Nassim Nicholas Taleb: the prophet of boom and doom

Banks should be more like New York restaurants. They come and go but the restaurant business as a whole survives and thrives and the food gets better. Banks fail but bankers still get millions in bonuses for applying their useless models. Restaurants tinker, they work by trial and error and watch real results in the real world. Taleb believes in tinkering – it was to be the title of his next book. Trial and error will save us from ourselves because they capture benign black swans. Look at the three big inventions of our time: lasers, computers and the internet. They were all produced by tinkering and none of them ended up doing what their inventors intended them to do. All were black swans. The big hope for the world is that, as we tinker, we have a capacity for choosing the best outcomes.


We should be mistrustful of knowledge. It is bad for us. Give a bookie 10 pieces of information about a race and he’ll pick his horses. Give him 50 and his picks will be no better, but he will, fatally, be more confident.

We should be ecologically conservative – global warming may or may not be happening but why pollute the planet? – and probablistically conservative. The latter, however, has its limits. Nobody, not even Taleb, can live the sceptical life all the time – ‘It’s an art, it’s hard work.’ So he doesn’t worry about crossing the road and doesn’t lock his front door – ‘I can’t start getting paranoid about that stuff.’ His wife locks it, however.

Full Story: Times Online

(via Zenarchery)

Karl Popper is nearly forgotten today, but at least some of his messages are gaining some new currency.
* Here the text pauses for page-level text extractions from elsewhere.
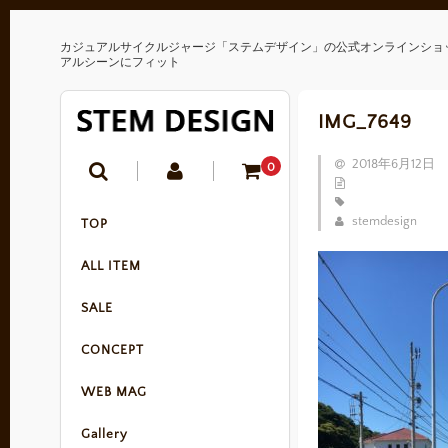
カジュアルサイクルジャージ「ステムデザイン」の公式オンラインショ
アルシーンにフィット
IMG_7649
2018年6月12日
0
stemdesign
TOP
ALL ITEM
SALE
CONCEPT
WEB MAG
Gallery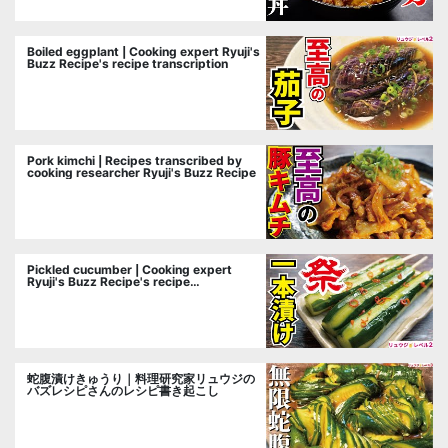
Boiled eggplant | Cooking expert Ryuji's
Buzz Recipe's recipe transcription
Pork kimchi | Recipes transcribed by
cooking researcher Ryuji's Buzz Recipe
Pickled cucumber | Cooking expert
Ryuji's Buzz Recipe's recipe
transcription
蛇腹漬けきゅうり｜料理研究家リュウジの
バズレシピさんのレシピ書き起こし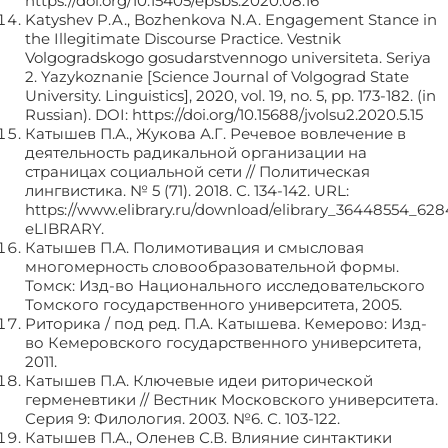
https://doi.org/10.15405/epsbs.2020.08.16
Katyshev P.A., Bozhenkova N.A. Engagement Stance in
the Illegitimate Discourse Practice. Vestnik
Volgogradskogo gosudarstvennogo universiteta. Seriya
2. Yazykoznanie [Science Journal of Volgograd State
University. Linguistics], 2020, vol. 19, no. 5, pp. 173-182. (in
Russian). DOI: https://doi.org/10.15688/jvolsu2.2020.5.15
Катышев П.А., Жукова А.Г. Речевое вовлечение в
деятельность радикальной организации на
страницах социальной сети // Политическая
лингвистика. № 5 (71). 2018. С. 134-142. URL:
https://www.elibrary.ru/download/elibrary_36448554_6
eLIBRARY.
Катышев П.А. Полимотивация и смысловая
многомерность словообразовательной формы.
Томск: Изд-во Национального исследовательского
Томского государственного университета, 2005.
Риторика / под ред. П.А. Катышева. Кемерово: Изд-
во Кемеровского государственного университета,
2011.
Катышев П.А. Ключевые идеи риторической
герменевтики // Вестник Московского университета.
Серия 9: Филология. 2003. №6. С. 103-122.
Катышев П.А., Оленев С.В. Влияние синтактики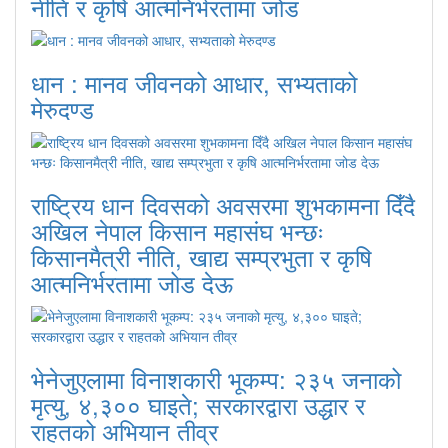
नीति र कृषि आत्मनिर्भरतामा जोड
धान : मानव जीवनको आधार, सभ्यताको
मेरुदण्ड
राष्ट्रिय धान दिवसको अवसरमा शुभकामना दिँदै
अखिल नेपाल किसान महासंघ भन्छः
किसानमैत्री नीति, खाद्य सम्प्रभुता र कृषि
आत्मनिर्भरतामा जोड देऊ
भेनेजुएलामा विनाशकारी भूकम्प: २३५ जनाको
मृत्यु, ४,३०० घाइते; सरकारद्वारा उद्धार र
राहतको अभियान तीव्र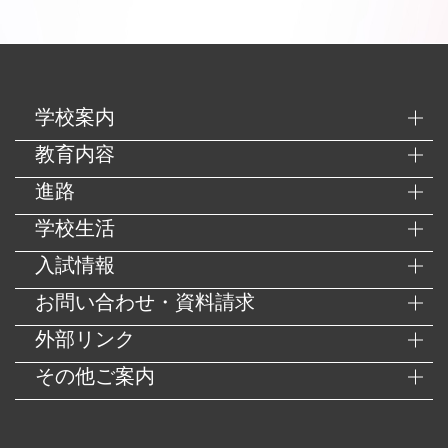
学校案内
教育内容
進路
学校生活
入試情報
お問い合わせ・資料請求
外部リンク
その他ご案内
  1. Martin Armstrong’s system has been amazingly accurate.

    Unfortunately, he was imprisoned for 7 years without a trial. for a “crime” some say he didn’t commit. (He had his trial and will serve 5 more years.) The conspiracy theory behind his imprisonment is that the feds were after his model, and he wouldn’t give it to them.

    There used to be a site with his articles on it, but it seems to be unaccessible now. If you google his name you will find some of his articles on other sites.

  2. I’ve read Wittgenstein is well remembered and of little influence, while Popper is forgotten but changed much in the world.

    Suggested: “Conjectures and Refutations” – “The Open Society and Its Enemies” – “Unended Quest” by Karl Popper. I’ve not read a bad book by Popper yet (even when I disagree with him) but these are especially recommended.